While an Artist in Residence at the Center for Photography at Woodstock this summer, I continued to work on the series Memories: No Instructions for Assembly. This series which has morphed into six evolving iterations – IIIIIIIVV, and VI is born from my family’s experience with displacement and loss. 
There is limited photographic evidence that my family ever existed. Photographs were lost when we were unlawfully removed from our home in 1998. Some photographs were water-damaged or accidentally trashed before we packed seven lives and accompanying articles into a burgundy station wagon and made our home in a 450-square foot illegal attachment where my grandfather died, alone, nine years prior of stomach cancer. An attempt to conjure my family back into existence, in Memories: No Instructions for Assembly, I weave together orphaned photographs found at garage sales, photos stolen from the Facebook pages of estranged family members, magazine pages, water-damaged images salvaged during my family’s 10-year bout with homelessness, and original photography to re-imagine a lost family history. Working in the tradition of the archaeologist and the archivist, I sample as well as reorganize existing materials into a series of images to produce a non-linear narrative that dances between vivid and vague memories. 

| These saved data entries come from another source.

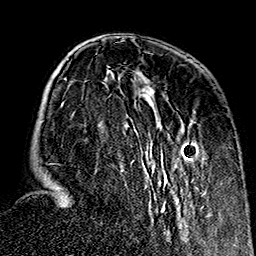
Breast MRI (dynamic contrast-enhanced), one axial slice. Slice 50 of 160 in the series (ordered by position). Cropped to one breast. Dynamic contrast-enhanced series, time point 2 of 7 at this slice position (early post-contrast). 1.5 T. TE 2.7 ms, TR 5.1 ms. 256 × 256 image matrix, field of view 178 × 178 mm. Female patient.
Structures marked on this image (semi-automatically segmented with operator editing):
- enhancing-tissue mask used for the functional tumour volume (all voxels passing the contrast-enhancement thresholds inside the analysis volume; usually the tumour): bounding box <48,71,209,235> (left, top, right, bottom; pixels)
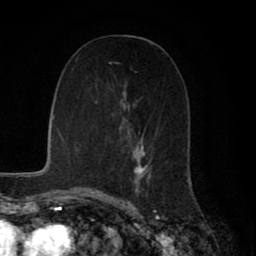
Breast MRI (dynamic contrast-enhanced), one axial slice. Cropped to one breast. Dynamic contrast-enhanced series, time point 2 of 8 at this slice position (early post-contrast). 1.5 T. TE 2.7 ms, TR 5.9 ms. 2 mm slice thickness. 256 × 256 image matrix. Female patient.
Annotated regions visible in this slice (semi-automatically segmented with operator editing):
- enhancing-tissue mask used for the functional tumour volume (all voxels passing the contrast-enhancement thresholds inside the analysis volume; usually the tumour): bounding box (x1, y1, x2, y2) in pixels: (109, 62, 151, 198)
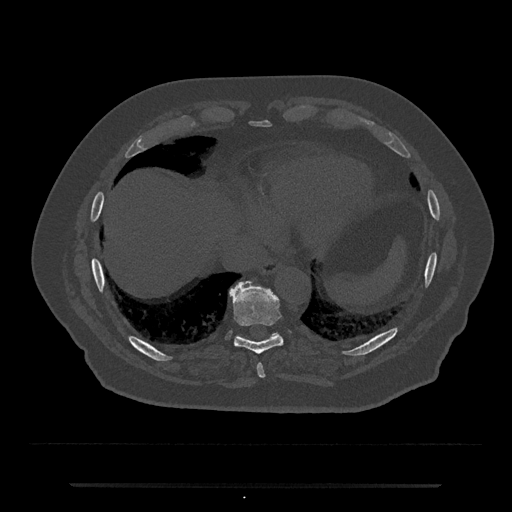
CT including the spine, one axial slice; position 750 of 797 along the scan axis; reconstruction kernel Br40s/3; 120 kVp; bone window (W 1800 / L 400 HU); 0.5 mm slice thickness; 512 × 512 image matrix. Male patient, age 80 years. From the clinical record (not read from this slice): primary cancer: prostate; vertebrae with lytic lesions (as recorded): L1, T11.
Structures marked on this image (semi-automatic segmentation, software-assisted and operator-edited):
- T10 vertebra: bounding box <236,332,279,339> (left, top, right, bottom; pixels)
- T8 vertebra: <257,363,265,378>
- T9 vertebra: <230,281,283,354>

As I worked through this series, I kept a daily process journal using instagram and tumblr. I attempted to repurpose these social media tools to create an archive of my discovery, research, and difficulties. My work is an excavation of memories. As an art of excavation, I am concerned with making both my process and product visible. My process journal In many cases, my process notes functioned as product — final pieces. 
On August 2nd, the 30th day of my residency I assessed all of my work — is it doing what I want it to do? Does it work as a series? Is it too formulaic? Do I give too much to the audience? I went through to annotate each image for concept and composition. Deciding to eliminate any piece of work from a series is a tedious and sometimes heart wrenching process. As artists, we are editors. Back in 2010, Stephan S. Hall wrote an article entitled, Nietzsche and the Wisdom of Neural Editing (With an Assist to Leonard Lopate) where he writes,

From Nietzsche’s Human, All-Too-Human (and I’m grateful to David Shenk’s excellent book The Genius in All of Us for bringing these remarks to my attention). Nietzsche writes:

Artists have a vested interest in our believing in the flash of revelation, the so-called inspiration…[shining] down from heavens as a ray of grace. In reality, the imagination of the good artist or thinker produces continuously good, mediocre, and bad things, but his judgment, trained and sharpened to a fine point, rejects, selects, connects… All great artists and thinkers [are] great workers, indefatigable not only in inventing, but also in rejecting, sifting, transforming, ordering. [Shenk, p. 48]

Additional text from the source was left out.